ABOUT
SCREENINGS & AWARDS
Melbourne International Film Festival 2020, World Premiere
Erwin Rado Award, Best Australian Short Film
2020 AACTA Awards, Nominated - Best Short Film
Flickerfest International Film Festival 2021
Palm Springs International Film Festival 2021
SXSW Film Festival 2021 - Winner of Midnight Short's Jury Prize
Brooklyn Horror Film Festival 2021 - Best Director
TECHNICAL DETAILS
Country of Production: Australia
Completion Date: April 1, 2020
Finished Format: DCP
Colour Ratio: 2.39:1
Sound: 5.1 and 2.0
Language: English
Running Time: 15 mins
DIRECTORS STATEMENT
I believe that horror stories come down to one simple line “Come into my parlour, said the spider to the fly.” They are all about that dynamic. Spider, fly. Predator, prey. The most thrilling parts of a horror movie, to me, are usually when the fly gets caught in the spider’s web. We share the terrifying experience of watching the fly struggle, knowing the spider is out there somewhere but not seeing it. This is the core relationship in this story. The Moogai is the spider and Jacob is the fly. Sarah is the only thing that stands between them.
The other aspect of the horror genre that I particularly wanted to explore in this film is the absence of hope due to the absence of knowledge. It is not just about fear of the unknown, but about absence of knowledge (and more importantly, the inability to gain it). Because the absence of knowledge is the absence of power. This lack of knowledge is scarier than the bliss of ignorance, because you are acutely aware that you are missing something.

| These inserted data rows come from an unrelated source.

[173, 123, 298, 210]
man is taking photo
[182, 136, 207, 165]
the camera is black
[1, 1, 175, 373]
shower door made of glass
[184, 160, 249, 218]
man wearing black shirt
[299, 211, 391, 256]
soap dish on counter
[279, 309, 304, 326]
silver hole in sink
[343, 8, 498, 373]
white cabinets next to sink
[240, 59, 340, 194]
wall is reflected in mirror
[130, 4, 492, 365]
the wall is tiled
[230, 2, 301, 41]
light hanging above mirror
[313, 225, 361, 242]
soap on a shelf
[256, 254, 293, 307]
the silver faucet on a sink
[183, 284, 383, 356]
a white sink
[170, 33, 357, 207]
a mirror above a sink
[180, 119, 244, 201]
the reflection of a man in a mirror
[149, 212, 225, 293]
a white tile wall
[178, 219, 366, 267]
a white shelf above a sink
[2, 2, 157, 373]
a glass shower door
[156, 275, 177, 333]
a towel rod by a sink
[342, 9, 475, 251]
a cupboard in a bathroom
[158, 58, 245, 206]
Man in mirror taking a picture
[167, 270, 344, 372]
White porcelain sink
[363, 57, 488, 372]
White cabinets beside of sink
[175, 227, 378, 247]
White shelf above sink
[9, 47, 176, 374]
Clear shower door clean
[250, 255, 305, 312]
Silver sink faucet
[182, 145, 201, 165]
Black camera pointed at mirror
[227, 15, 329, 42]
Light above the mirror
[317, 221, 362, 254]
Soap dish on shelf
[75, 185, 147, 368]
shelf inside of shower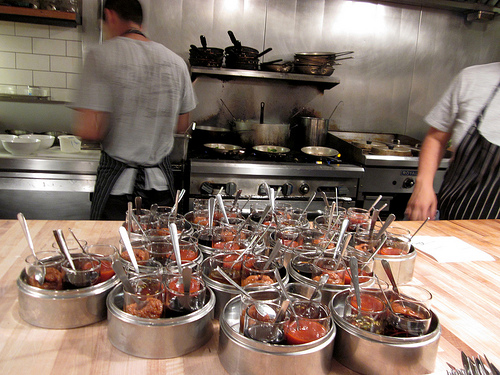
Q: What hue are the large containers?
A: Silver.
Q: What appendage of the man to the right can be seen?
A: Right arm and hand.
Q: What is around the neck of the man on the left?
A: Black apron string.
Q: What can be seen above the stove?
A: Four piles of pans.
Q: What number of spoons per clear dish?
A: One.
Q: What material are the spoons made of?
A: Medal.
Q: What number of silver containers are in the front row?
A: Two.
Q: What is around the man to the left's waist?
A: An apron.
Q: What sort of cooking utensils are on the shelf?
A: Pans.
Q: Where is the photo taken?
A: In a kitchen.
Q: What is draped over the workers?
A: Aprons.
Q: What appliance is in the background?
A: An oven.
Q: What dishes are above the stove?
A: Black pans.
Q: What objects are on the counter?
A: Stainless steel pots.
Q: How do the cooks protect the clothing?
A: With aprons.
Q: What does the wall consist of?
A: Stainless steel.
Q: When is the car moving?
A: There is no car.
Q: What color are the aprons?
A: Black and white.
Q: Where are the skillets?
A: On the shelf.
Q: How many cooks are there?
A: Two.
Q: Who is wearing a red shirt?
A: No one.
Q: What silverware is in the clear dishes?
A: Spoons.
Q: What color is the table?
A: Brown.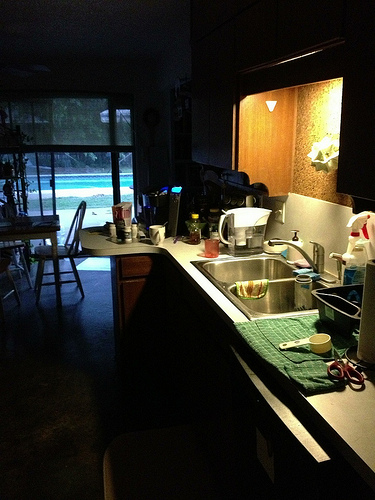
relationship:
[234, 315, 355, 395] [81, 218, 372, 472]
dish towel on counter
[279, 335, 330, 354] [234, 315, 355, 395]
measuring cup on dish towel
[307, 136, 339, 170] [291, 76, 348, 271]
light on wall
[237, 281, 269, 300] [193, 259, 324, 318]
rag on sink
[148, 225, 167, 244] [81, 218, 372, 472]
cup on counter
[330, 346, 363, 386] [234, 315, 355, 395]
scissors laying on dish towel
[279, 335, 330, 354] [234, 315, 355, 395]
measuring cup lying on dish towel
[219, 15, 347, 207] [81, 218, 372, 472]
water filter on counter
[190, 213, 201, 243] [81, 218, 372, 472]
bottle of honey sitting on counter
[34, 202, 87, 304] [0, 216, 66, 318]
chair sitting at table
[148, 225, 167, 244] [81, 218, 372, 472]
coffee cup sitting on counter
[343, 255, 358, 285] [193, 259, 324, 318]
dish detergent by sink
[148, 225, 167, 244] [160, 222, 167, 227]
cup with spoon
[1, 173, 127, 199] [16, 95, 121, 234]
pool viewed from he sliding door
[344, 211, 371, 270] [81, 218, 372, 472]
spray bottle on counter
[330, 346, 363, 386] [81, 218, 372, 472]
scissors on counter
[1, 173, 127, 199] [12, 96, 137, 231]
pool in backyard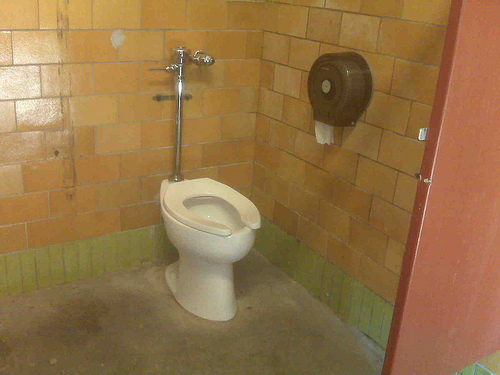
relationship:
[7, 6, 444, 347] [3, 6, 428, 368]
grout on wall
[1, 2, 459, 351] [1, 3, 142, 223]
tile on wall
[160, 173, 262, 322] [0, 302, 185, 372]
toilet on floor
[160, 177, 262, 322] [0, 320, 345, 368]
toilet on floor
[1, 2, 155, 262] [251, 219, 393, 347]
tile on bottom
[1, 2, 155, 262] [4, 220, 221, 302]
tile on bottom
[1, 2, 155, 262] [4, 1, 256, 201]
tile on wall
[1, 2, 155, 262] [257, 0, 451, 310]
tile on wall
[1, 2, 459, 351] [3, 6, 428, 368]
tile on wall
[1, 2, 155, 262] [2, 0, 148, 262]
tile on wall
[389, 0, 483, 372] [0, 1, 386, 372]
bathroom stahl in bathroom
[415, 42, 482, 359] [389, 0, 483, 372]
door in bathroom stahl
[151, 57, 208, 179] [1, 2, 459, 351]
pipe on tile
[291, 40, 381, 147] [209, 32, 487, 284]
toilet paper on wall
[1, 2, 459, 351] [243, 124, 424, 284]
tile on wall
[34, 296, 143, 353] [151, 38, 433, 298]
stain on wall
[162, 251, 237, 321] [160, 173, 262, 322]
base of toilet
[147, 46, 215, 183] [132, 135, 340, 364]
pipe on toilet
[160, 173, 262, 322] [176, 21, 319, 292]
toilet in corner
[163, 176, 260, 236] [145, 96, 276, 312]
seat of toilet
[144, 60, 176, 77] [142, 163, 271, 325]
handle on toilet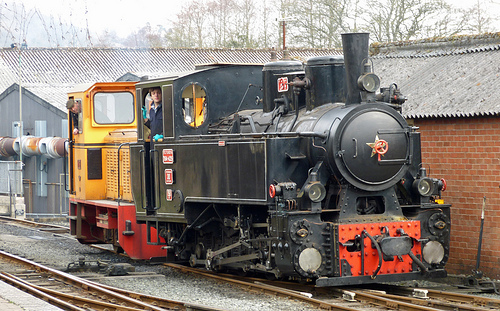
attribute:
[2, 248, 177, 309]
train track — trainless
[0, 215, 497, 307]
tracks — brown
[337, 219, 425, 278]
plate — metal, red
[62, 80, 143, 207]
cab — yellow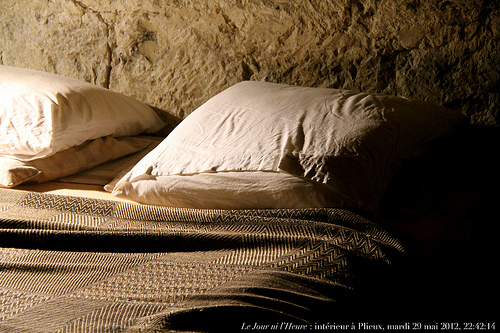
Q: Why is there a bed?
A: For sleeping.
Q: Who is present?
A: No one.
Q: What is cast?
A: Shadow.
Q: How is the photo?
A: Clear.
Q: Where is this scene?
A: In a bedroom.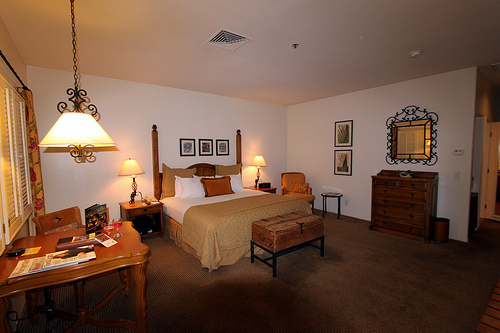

It’s this absence that compels characters in horror films to “go into the basement” - they just have to know what’s down there, they have to gain knowledge in order to gain power. But the destructive force can never truly be known. To me, this absence of knowledge becomes an absence of hope. What makes us uncomfortable is that we struggle to gain knowledge and hope in our everyday life, but horror tells us that we have to live without them. The Moogai is trying to push Sarah to a hopeless place, so it can gain power over her.
The stolen generation is such a massive wound in the psyche of Australia, but it is often thought of as something in the past. And it’s often presented as something in the past. This story takes the inheritance of that trauma into the present, with a couple’s new baby. Someone or something is trying to take that new born baby, to destroy the sacred human bond of mother and child. We’ve really tried to delve into the horrors of breaking that sacred human bond and explore the effects of transgenerational trauma that still echo through to our lives today. To find a cinematic way to show the terror of having something hunt you down so it can take your child, and your future.